Los testigos directos presentes en la audiencia no ocultaron su sorpresa por el aspecto físico de Nicolás Maduro, mucho más delgado en relación con la última audiencia de meses atrás.

Fue evidente la transformación de Maduro tras 200 días preso: muy delgado, resignado y lucía distante de su esposa Cilia Flores.

La audiencia duró apenas 13 minutos, significativamente menos que las anteriores.
En este breve encuentro judicial, el magistrado Hellerstein aprobó el calendario procesal presentado conjuntamente por la fiscalía federal y los equipos de defensa de Maduro y su esposa Cilia Flores.
Durante la comparecencia, el abogado defensor Barry Pollack se presentó ante el juez como «abogado del presidente Nicolás Maduro», mientras que Mark Donnelly, representante legal de Flores, simplemente se identificó como «abogado de la señora Cilia Flores», evitando el título de primera dama.

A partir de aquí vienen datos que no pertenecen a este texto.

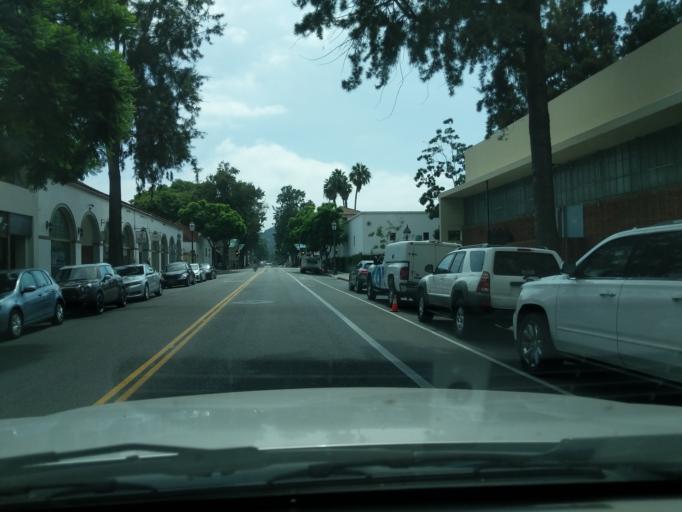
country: US
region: California
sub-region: Santa Barbara County
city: Santa Barbara
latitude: 34.4185
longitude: -119.6960
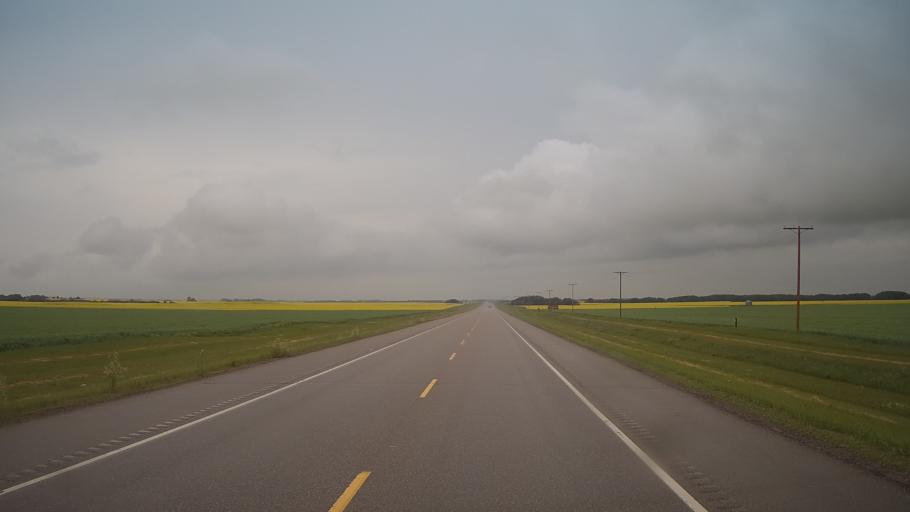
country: CA
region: Saskatchewan
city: Wilkie
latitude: 52.4225
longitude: -108.9003
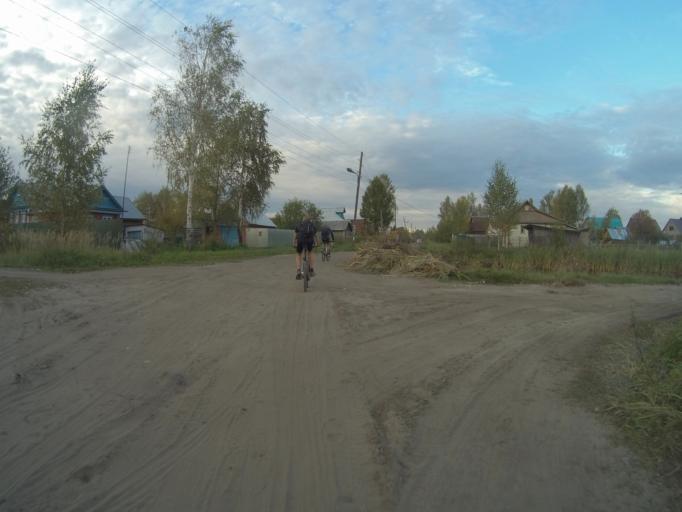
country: RU
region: Vladimir
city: Sobinka
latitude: 55.9795
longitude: 40.0097
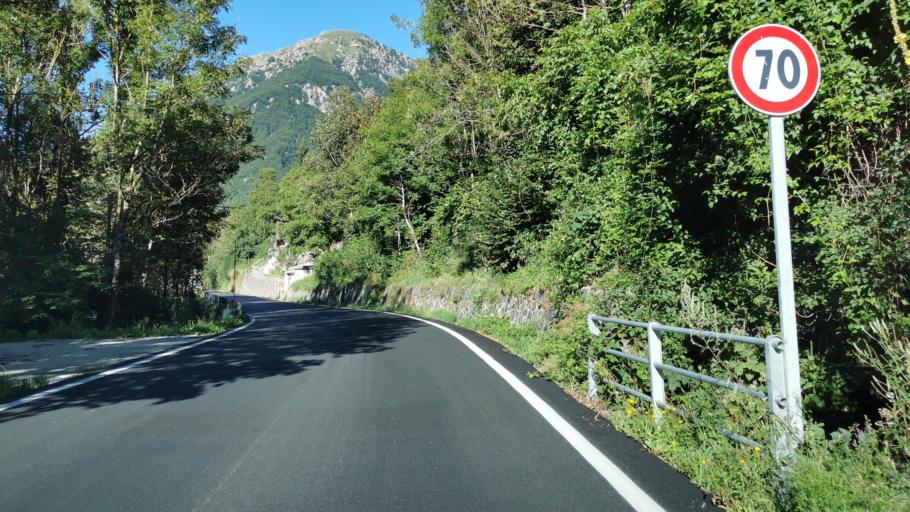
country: IT
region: Piedmont
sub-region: Provincia di Cuneo
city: Entracque
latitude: 44.2499
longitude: 7.3347
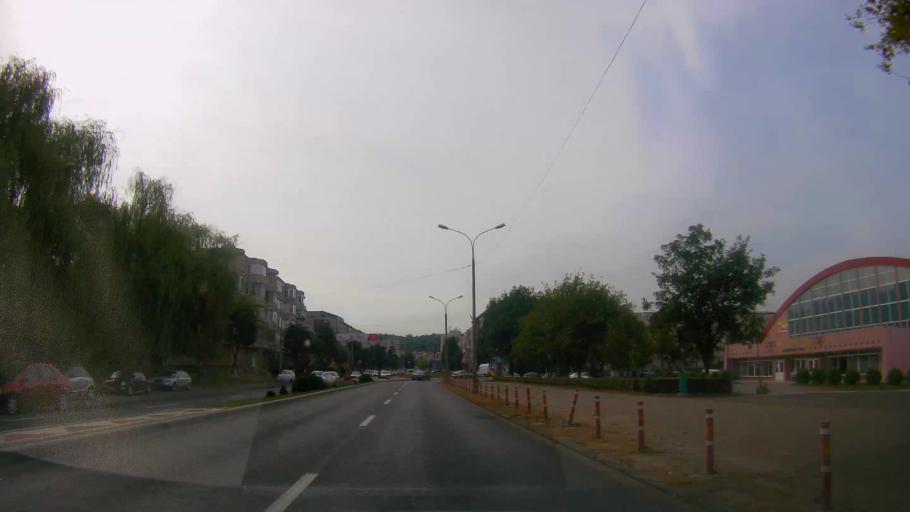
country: RO
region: Salaj
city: Zalau
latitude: 47.1963
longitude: 23.0602
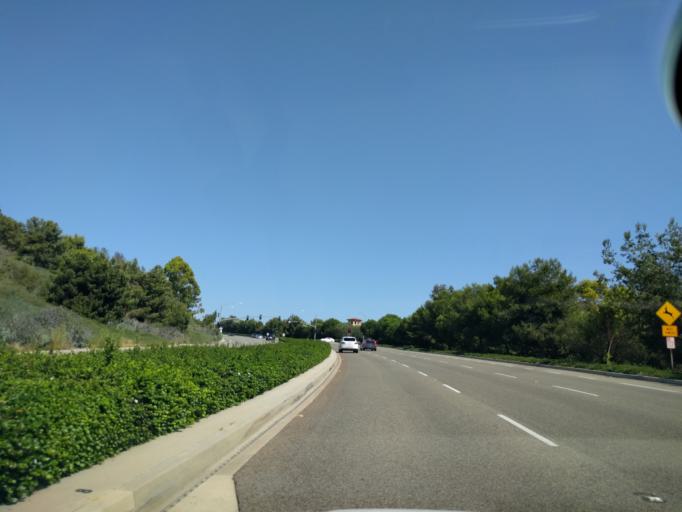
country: US
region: California
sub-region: Orange County
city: San Joaquin Hills
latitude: 33.5836
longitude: -117.8405
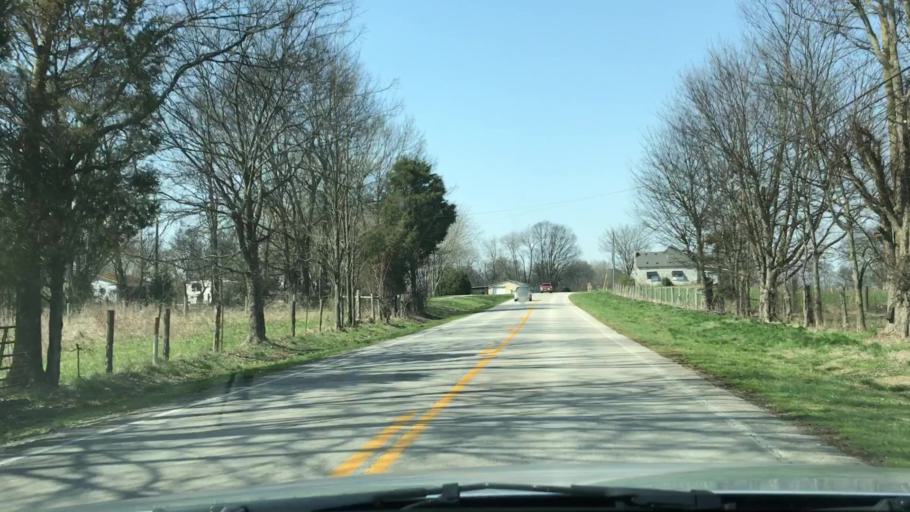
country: US
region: Kentucky
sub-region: Edmonson County
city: Brownsville
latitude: 37.0923
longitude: -86.1323
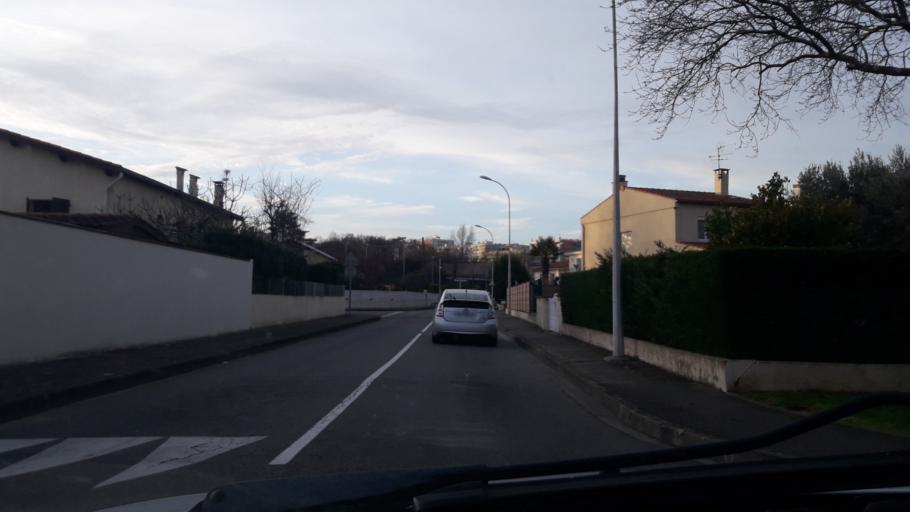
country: FR
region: Midi-Pyrenees
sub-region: Departement de la Haute-Garonne
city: Colomiers
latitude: 43.6046
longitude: 1.3486
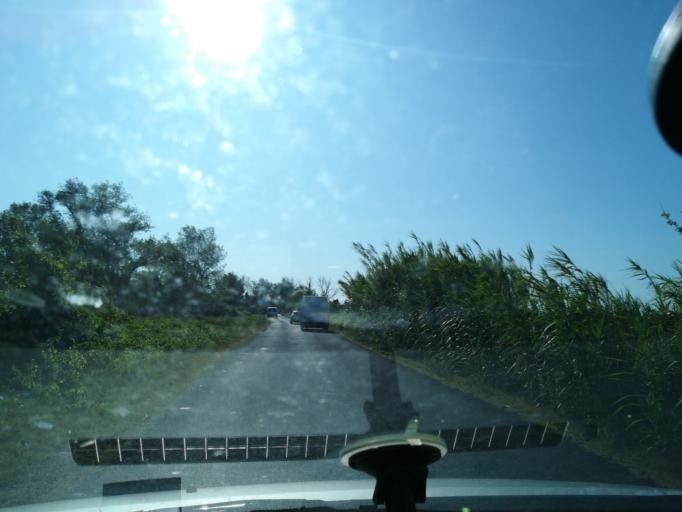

El cronograma procesal establece fechas clave: el 22 de septiembre de 2026 cerrará la entrega de evidencia no clasificada; el 15 de noviembre de 2026 finalizará la entrega de evidencia clasificada; y el 11 de enero de 2027 será el plazo para mociones adicionales de la defensa.
Tanto Maduro como Flores cuentan con abogados de alto perfil. Barry Pollack, quien también defendió a Julian Assange, lidera la defensa de Maduro junto a Anna Estevao, especialista en litigio penal.
Mark Donnelly, experto en delitos de «cuello blanco» con más de 100 juicios en su trayectoria, representa a Flores. Los honorarios de estos profesionales se estiman entre 1.200 y 2.500 dólares por hora.
Entre los posibles testigos contra Maduro figuran Alex Saab, considerado su principal testaferro, quien fue recapturado en mayo y está detenido en Miami; el general Clíver Alcalá Cordones, condenado a 21 años y ocho meses; y Hugo «El Pollo» Carvajal, exjefe de inteligencia que se declaró culpable de narcotráfico y cuya sentencia ha sido aplazada indefinidamente, señal de que continúa colaborando con la fiscalía.
Inicia de esta manera un camino judicial con importantes testimonios de personas que poseen información que podría ser determinante en este proceso.